Directions:
Without including the pictures, copy each line below exactly as it reads.

Images with localized body landmarks:

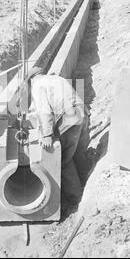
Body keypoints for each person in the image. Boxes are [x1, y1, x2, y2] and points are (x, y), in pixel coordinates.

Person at [26, 67, 87, 206]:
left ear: (31, 80)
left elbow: (44, 111)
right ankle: (87, 183)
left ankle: (75, 199)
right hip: (82, 113)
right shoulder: (57, 78)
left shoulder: (38, 85)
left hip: (69, 119)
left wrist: (47, 134)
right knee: (77, 153)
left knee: (63, 158)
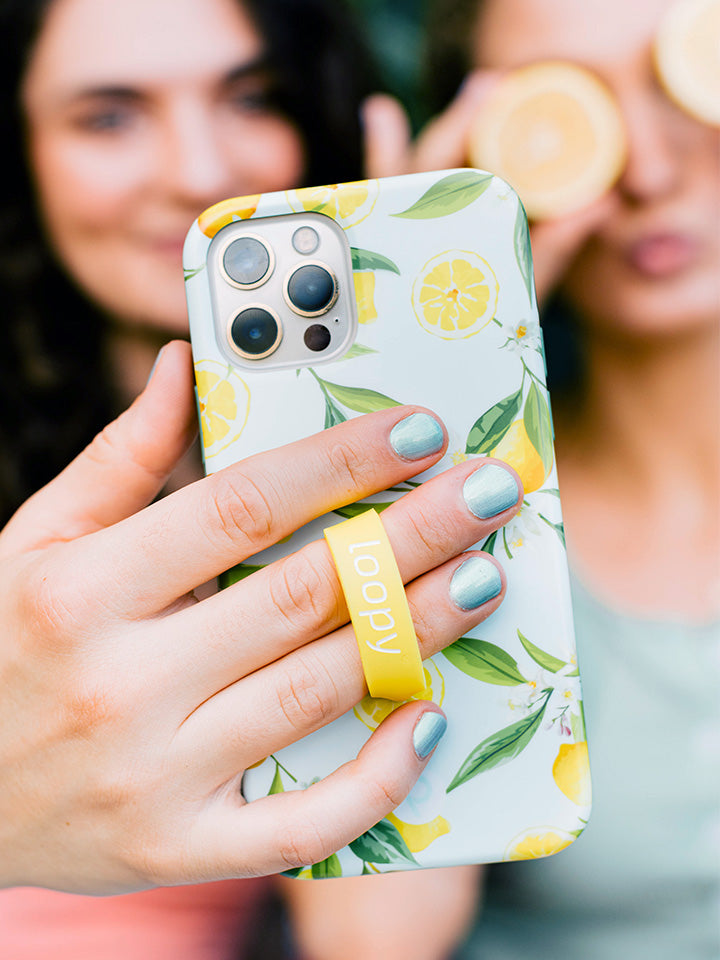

Reply:
Body keypoints for each person in the image. Boxes are [x1, y1, x2, y2] and points are (x, y), in pixel coordinates.

Person at [26, 67, 87, 206]:
left ear: (31, 80)
left elbow: (44, 111)
right ankle: (87, 183)
left ankle: (75, 199)
right hip: (82, 113)
right shoulder: (57, 78)
left shoulder: (38, 85)
left hip: (69, 119)
left wrist: (47, 134)
right knee: (77, 153)
left knee: (63, 158)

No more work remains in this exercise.